[lbo-talk] a different view of U.S. mfg

Patrick Bond pbond at mail.ngo.za
Tue Jan 22 12:25:22 PST 2008


Doug Henwood wrote:
> Compared to what? According to the Federal Reserve, capacity
> utilization in U.S. manufacturing was 79.5% in December - 77.3% in
> high-tech and 80.1% outside high-tech. That's a below the late-90s
> peak (though that peak was pushed higher by high-tech; outside high-
> tech, recent utilization rates are pretty much where they were in
> 1999). Capacity was reduced outside high-tech in 2003 and 2004, but
> it rose about 1% in 2006 and 2007. So yes, there's some overcapacity,
> but it's still nowhere near as bad as it was in the mid-70s and
> early-80s.
>

Bourgeois statistics again, Doug. They say nothing about partial devalorisation, i.e., capacity that could (and sometimes is) brought back into production when circumstances require it. That was also Arrighi's mistake in the NLR crit of Brenner.

Why am I not getting through on this basic point, old friend?

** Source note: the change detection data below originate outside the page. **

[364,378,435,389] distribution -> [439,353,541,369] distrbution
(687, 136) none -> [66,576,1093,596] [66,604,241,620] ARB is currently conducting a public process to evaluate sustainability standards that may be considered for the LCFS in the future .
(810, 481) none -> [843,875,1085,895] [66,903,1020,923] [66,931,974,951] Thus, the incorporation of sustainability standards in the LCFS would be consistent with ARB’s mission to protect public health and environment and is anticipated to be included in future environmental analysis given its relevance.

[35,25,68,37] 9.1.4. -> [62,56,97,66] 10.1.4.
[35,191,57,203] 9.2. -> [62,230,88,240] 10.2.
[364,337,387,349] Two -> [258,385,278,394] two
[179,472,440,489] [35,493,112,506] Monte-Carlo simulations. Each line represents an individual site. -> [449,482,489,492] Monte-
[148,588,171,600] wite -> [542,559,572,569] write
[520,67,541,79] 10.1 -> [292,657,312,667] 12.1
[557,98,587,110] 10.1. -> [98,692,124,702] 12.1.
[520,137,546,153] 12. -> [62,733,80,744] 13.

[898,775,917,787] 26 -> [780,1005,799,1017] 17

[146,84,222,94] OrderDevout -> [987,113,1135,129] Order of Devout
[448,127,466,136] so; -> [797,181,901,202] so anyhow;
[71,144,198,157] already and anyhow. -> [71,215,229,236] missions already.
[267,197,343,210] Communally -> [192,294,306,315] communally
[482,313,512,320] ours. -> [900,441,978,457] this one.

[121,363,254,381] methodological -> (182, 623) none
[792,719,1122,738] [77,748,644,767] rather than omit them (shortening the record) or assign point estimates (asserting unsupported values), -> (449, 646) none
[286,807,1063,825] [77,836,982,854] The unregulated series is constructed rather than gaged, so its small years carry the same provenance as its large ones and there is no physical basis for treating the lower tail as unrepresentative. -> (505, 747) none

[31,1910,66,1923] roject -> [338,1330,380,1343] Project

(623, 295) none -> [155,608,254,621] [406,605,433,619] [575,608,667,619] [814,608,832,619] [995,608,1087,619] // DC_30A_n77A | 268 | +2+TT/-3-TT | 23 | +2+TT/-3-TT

>> Call it a 'basic needs ISI' plus manufacturing
>> balancing, as opposed to traditional Third World ISI oriented to
>> replacing luxury-good imports for a small fraction of the consuming
>> population (i.e., the South African or Rhodesian models).
>>
>
> So we go from Argentina, to the Rust Belt, to Venezuela, to Rhodesia?
>
>
Don't be a clown, Doug. As anyone can read above, I say "as opposed to... Rhodesia".